Door een medewerker van het b.s.d. van de locatie Norgerhaven is op 15 juni 2012 desgevraagd telefonisch meegedeeld dat de inrichting inderdaad een positief advies heeft gegeven met betrekking tot een nieuwe verlofaanvraag en dat de
selectiefunctionaris
inmiddels heeft beslist dat klager op 22 juni 2012 algemeen verlof wordt verleend.

3. De beoordeling
In het kader van de beroepsprocedure zijn klager en zijn raadsman door het secretariaat van de Raad alle stukken toegestuurd die zich in het dossier bevinden.

Klager heeft hoger beroep ingesteld tegen een veroordeling in eerste aanleg wegens handelen in strijd met artikel 26, eerste lid, van de Wet wapens en munitie. De fictieve einddatum is bepaald op 8 december 2012.

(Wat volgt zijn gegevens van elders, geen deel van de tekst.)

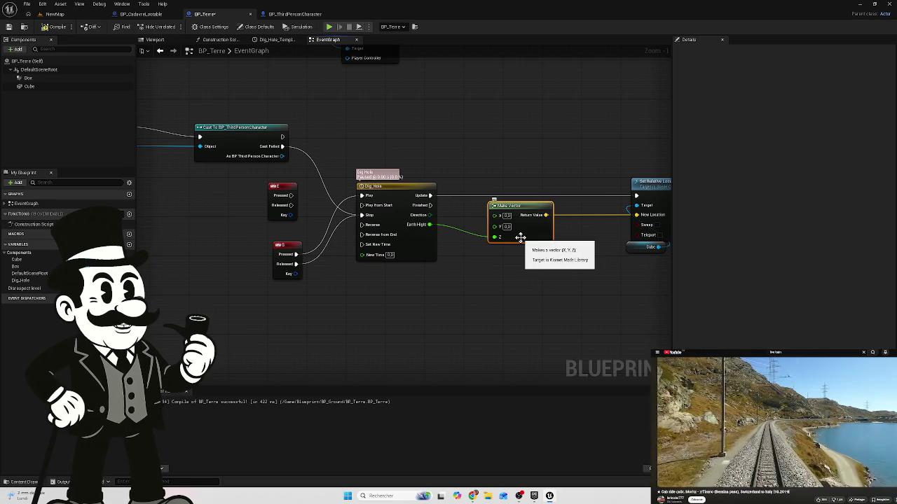
left_click(491, 231)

In het advies vrijheden van de locatie Norgerhaven van 19 april 2012 is klagers gedrag in de inrichting op positieve wijze beschreven en uit het advies blijkt niet dat sprake zou zijn van recidive bij verlofverlening tijdens eerdere detenties. Voorts
blijkt uit het advies en het schrijven van de reclassering van 8 mei 2012 dat het niet eerder aanvangen van een TR-traject niet uitsluitend aan klager kon worden verweten. Klager zou zich goed realiseren welke consequenties verbonden zijn aan het niet
naleven van verlofvoorwaarden.
Gelet op het bovenstaande is de beroepscommissie van oordeel dat de beslissing van de Staatssecretaris niet op goede gronden rust. De beroepscommissie zal derhalve het beroep gegrond verklaren en de bestreden beslissing vernietigen en de
Staatssecretaris opdragen een nieuwe beslissing te nemen met inachtneming van de uitspraak van de beroepscommissie binnen een termijn van twee weken na ontvangst van deze uitspraak. Zij ziet geen reden om aan klager een tegemoetkoming toe te kennen.

4. De uitspraak
De beroepscommissie verklaart het beroep gegrond en vernietigt de bestreden beslissing.
Zij draagt de Staatssecretaris op een nieuwe beslissing te nemen met inachtneming van de uitspraak van de beroepscommissie binnen een termijn van twee weken na ontvangst van deze uitspraak. Zij kent klager geen tegemoetkoming toe.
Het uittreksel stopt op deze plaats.